__Assignment__:
State the number of lines in the following data that include the word "media", with no other text.

* * * *

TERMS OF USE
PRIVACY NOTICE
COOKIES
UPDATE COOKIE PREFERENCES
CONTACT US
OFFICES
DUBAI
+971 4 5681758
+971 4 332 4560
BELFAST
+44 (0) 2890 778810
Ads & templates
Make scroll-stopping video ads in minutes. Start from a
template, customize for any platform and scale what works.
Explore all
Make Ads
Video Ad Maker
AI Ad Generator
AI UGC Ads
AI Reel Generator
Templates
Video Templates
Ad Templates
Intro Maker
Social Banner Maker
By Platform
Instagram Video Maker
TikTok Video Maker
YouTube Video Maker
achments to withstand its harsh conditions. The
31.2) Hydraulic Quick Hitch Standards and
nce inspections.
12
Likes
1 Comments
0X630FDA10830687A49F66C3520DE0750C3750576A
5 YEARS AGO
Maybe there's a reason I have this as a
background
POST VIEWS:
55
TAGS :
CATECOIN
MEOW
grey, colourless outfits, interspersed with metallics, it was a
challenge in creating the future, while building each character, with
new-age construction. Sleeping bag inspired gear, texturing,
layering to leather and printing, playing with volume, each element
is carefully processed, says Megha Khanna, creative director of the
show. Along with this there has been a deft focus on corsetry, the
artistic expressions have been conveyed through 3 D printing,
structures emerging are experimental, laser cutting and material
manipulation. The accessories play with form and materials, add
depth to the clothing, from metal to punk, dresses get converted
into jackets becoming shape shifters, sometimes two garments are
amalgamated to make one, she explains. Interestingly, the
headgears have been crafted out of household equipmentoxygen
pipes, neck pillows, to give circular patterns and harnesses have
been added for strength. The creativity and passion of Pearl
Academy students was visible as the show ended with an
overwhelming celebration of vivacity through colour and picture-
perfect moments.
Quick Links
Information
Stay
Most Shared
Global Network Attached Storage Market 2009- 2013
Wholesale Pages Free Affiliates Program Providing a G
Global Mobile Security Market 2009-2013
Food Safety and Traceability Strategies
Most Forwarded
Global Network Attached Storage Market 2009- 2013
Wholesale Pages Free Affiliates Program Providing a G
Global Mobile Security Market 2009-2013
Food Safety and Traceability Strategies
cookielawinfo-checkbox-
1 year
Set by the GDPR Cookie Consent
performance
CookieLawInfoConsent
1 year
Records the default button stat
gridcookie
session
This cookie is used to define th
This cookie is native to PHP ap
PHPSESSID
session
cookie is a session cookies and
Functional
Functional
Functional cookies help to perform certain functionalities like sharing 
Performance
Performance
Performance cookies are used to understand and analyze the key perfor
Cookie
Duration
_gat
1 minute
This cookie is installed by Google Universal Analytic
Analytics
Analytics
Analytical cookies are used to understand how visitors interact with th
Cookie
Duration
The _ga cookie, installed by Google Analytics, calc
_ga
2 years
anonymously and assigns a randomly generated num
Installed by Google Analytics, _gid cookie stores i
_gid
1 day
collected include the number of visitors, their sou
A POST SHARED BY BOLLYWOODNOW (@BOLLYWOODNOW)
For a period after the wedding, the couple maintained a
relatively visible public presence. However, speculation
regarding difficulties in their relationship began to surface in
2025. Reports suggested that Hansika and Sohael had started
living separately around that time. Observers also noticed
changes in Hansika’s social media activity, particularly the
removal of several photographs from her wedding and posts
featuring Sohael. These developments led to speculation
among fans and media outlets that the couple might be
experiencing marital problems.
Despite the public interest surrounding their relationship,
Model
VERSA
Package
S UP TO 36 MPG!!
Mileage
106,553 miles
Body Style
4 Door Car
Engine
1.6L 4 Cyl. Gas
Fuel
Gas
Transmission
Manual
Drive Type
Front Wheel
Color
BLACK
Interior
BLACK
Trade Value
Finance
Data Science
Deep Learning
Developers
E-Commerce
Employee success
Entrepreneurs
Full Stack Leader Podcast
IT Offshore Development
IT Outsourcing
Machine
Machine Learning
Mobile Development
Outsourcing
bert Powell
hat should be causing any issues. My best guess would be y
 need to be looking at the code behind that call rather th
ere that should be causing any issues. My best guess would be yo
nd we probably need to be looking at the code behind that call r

* * * *

__Response below__:
2